The shell script below loads taxi data using the command line interface to DuckDB. The duckdb executable must be on your environment path... we'll come back to that!

duckdb :memory: << EOF
-- Load spatial extension
INSTALL spatial; LOAD spatial;

-- Project, following the example at https://github.com/duckdb/duckdb_spatial
CREATE TEMP TABLE rides AS SELECT
  pickup_datetime::TIMESTAMP AS datetime,
  ST_Transform(ST_Point(pickup_latitude, pickup_longitude), 'EPSG:4326', 'ESRI:102718') AS pick,
  ST_Transform(ST_Point(dropoff_latitude, dropoff_longitude), 'EPSG:4326', 'ESRI:102718') AS drop
FROM 'https://uwdata.github.io/mosaic-datasets/data/nyc-rides-2010.parquet';

-- Write output parquet file
COPY (SELECT
  HOUR(datetime) + MINUTE(datetime) / 60 AS time,
  ST_X(pick)::INTEGER AS px, -- extract pickup x-coord
  ST_Y(pick)::INTEGER AS py, -- extract pickup y-coord
  ST_X(drop)::INTEGER AS dx, -- extract dropff x-coord
  ST_Y(drop)::INTEGER AS dy  -- extract dropff y-coord
FROM rides) TO 'trips.parquet' WITH (FORMAT PARQUET);
EOF

cat trips.parquet >&1  # Write output to stdout
rm trips.parquet       # Clean up

We invoke DuckDB with the :memory: argument to indicate an in-memory database.

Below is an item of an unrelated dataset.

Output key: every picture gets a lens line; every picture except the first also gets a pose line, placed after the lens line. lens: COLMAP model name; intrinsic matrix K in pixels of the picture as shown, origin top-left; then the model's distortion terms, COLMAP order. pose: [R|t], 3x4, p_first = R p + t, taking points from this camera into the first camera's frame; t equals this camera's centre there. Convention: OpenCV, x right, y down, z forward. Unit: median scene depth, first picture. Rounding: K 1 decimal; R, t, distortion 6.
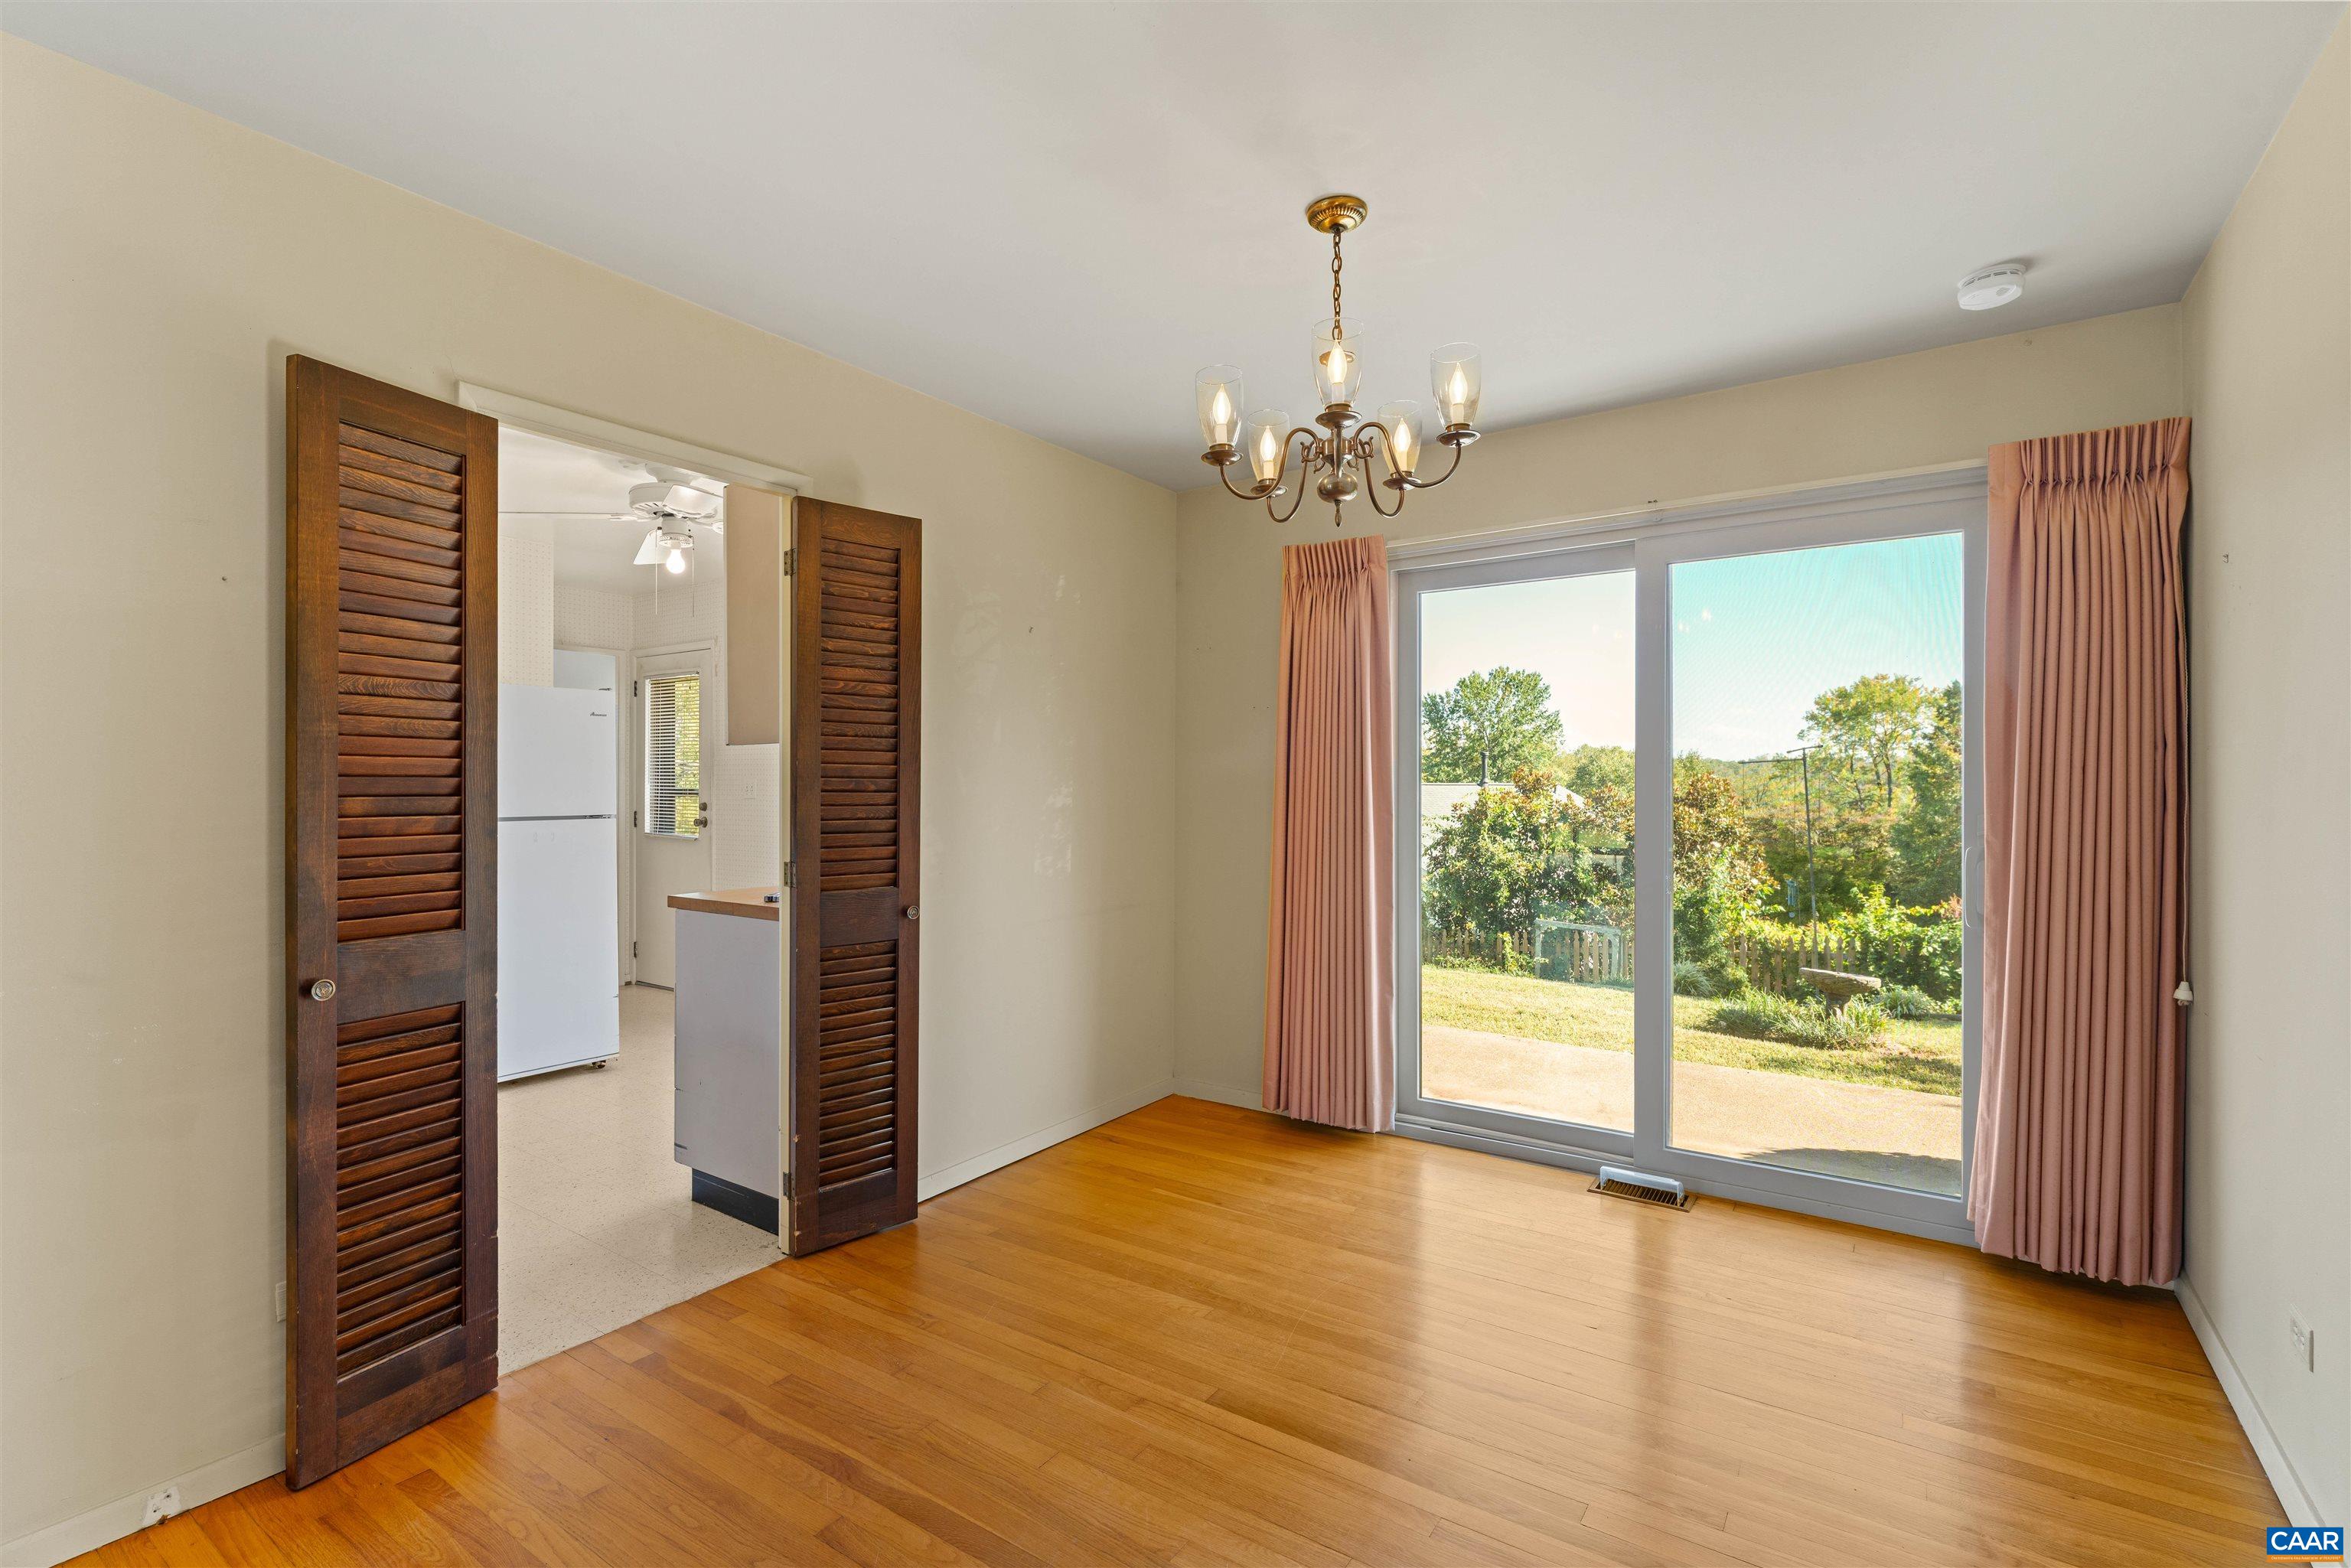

We also use the << EOF shell script syntax to provide multi-line input, consisting of the desired SQL queries to run.

The last query (COPY ...) writes a Parquet file to disk. However, Observable Framework requires that we instead write data to stdout. On some platforms we can do this by writing to the file descriptor /dev/stdout. However, this file does not exist on all platforms – including in GitHub Actions, where this query will fail.

So we complete the script with two additional commands:

Write (cat) the bytes of the Parquet file to stdout.
Remove (rm) the generated file, as we no longer need it.

Using DuckDB in GitHub Actions

To deploy our Observable Framework site on GitHub, we use a GitHub Actions workflow. As noted earlier, one issue when running in GitHub Actions is the lack of file-based access to stdout. But another, even more basic, issue is that we need to have DuckDB installed!

This snippet installs DuckDB within a workflow. We download a zip file of the official release, unpack it, copy the duckdb executable to /opt/duckdb, and then link to duckdb in the directory /usr/bin, ensuring it is accessible to subsequent scripts:

steps:
  - name: Install DuckDB CLI
    run: |
      wget https://github.com/duckdb/duckdb/releases/download/v0.10.0/duckdb_cli-linux-amd64.zip
      unzip duckdb_cli-linux-amd64.zip
      mkdir /opt/duckdb && mv duckdb /opt/duckdb && chmod +x /opt/duckdb/duckdb && sudo ln -s /opt/duckdb/duckdb /usr/bin/duckdb
      rm duckdb_cli-linux-amd64.zip

We perform installation before the site build steps, ensuring duckdb is ready to go.